Directions for this task - Work out how many lines in these entries include the string "quanh", and give only that figure.

[Records from a data collection]
----

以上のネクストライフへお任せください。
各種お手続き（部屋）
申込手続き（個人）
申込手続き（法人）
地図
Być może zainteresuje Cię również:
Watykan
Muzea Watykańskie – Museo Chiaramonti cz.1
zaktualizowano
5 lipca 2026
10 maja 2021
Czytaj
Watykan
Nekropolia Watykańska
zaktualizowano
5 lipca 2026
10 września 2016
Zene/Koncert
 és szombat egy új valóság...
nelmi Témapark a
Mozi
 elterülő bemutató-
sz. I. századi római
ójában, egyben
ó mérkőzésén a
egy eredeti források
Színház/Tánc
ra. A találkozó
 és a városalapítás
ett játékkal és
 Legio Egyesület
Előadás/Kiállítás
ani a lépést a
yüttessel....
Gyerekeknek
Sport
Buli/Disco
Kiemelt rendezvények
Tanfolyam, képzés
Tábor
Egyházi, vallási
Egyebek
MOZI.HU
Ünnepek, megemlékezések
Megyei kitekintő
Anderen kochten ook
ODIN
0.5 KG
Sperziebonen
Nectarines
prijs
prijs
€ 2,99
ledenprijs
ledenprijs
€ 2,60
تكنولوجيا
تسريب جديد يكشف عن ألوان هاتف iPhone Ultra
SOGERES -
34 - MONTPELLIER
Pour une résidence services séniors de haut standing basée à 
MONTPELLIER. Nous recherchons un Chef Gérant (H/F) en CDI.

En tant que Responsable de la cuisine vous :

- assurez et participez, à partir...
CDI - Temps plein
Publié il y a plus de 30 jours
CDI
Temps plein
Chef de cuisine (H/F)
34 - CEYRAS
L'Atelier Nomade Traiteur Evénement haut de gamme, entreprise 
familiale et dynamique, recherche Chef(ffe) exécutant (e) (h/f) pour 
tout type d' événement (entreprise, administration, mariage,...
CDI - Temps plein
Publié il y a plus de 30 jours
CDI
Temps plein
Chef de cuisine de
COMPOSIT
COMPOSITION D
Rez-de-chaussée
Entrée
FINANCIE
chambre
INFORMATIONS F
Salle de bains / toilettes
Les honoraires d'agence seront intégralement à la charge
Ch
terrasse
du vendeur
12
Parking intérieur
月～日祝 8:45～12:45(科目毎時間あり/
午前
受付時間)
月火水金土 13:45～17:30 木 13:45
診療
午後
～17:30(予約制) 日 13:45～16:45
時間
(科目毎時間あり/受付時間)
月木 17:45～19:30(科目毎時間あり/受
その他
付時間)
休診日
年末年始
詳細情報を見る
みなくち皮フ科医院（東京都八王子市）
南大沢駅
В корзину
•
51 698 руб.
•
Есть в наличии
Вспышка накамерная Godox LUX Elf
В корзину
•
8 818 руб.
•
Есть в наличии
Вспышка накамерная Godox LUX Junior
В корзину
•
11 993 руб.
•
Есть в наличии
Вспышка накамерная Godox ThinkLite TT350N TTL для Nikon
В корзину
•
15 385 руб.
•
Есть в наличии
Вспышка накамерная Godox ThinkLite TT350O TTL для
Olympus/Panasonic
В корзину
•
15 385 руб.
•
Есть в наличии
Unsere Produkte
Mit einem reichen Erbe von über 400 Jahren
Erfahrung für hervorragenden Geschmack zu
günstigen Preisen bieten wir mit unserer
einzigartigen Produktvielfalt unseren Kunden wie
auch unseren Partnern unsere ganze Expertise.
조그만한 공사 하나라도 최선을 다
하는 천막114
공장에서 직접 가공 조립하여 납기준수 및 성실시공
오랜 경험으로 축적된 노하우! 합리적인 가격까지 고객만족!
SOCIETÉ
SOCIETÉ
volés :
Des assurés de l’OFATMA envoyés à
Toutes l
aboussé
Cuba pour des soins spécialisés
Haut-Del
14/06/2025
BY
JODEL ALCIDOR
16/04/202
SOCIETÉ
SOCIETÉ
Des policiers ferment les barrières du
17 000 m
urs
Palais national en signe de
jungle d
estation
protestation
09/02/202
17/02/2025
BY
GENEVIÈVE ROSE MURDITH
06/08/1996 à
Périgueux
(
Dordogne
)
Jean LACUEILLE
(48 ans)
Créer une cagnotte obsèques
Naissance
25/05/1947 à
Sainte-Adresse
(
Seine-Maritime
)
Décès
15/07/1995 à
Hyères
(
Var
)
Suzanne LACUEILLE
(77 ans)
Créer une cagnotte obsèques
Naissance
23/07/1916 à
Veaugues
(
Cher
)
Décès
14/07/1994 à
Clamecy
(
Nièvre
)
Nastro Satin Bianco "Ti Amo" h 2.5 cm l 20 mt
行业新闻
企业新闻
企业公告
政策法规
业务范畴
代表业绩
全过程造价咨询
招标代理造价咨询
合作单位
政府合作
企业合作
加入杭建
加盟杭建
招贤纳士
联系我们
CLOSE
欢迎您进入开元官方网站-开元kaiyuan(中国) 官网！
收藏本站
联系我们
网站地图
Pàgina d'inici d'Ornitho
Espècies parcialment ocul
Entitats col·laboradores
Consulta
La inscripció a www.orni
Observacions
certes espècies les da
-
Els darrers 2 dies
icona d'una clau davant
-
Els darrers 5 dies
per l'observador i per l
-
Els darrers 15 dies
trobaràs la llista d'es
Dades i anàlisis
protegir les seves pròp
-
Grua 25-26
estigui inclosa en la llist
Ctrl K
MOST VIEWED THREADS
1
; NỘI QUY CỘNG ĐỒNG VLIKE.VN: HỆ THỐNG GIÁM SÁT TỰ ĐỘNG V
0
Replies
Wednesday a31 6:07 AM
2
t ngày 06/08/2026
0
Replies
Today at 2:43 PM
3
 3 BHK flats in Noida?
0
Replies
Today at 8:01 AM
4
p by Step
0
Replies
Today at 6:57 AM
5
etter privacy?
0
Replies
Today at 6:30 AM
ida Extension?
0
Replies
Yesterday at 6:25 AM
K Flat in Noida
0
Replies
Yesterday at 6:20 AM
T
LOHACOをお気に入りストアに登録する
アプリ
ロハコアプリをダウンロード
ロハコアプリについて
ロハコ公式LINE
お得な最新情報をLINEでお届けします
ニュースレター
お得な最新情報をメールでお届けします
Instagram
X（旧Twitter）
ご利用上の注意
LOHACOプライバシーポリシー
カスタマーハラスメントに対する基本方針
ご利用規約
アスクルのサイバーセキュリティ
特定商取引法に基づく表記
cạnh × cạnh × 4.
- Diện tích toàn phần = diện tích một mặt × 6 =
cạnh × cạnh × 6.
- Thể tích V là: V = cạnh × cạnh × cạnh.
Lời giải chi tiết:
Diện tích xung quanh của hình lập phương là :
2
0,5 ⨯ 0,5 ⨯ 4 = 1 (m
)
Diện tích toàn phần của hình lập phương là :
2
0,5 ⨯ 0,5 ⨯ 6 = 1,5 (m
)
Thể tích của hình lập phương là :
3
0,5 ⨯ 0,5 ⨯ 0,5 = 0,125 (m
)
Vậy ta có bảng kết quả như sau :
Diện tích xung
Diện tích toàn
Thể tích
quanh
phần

----

The completed task - 2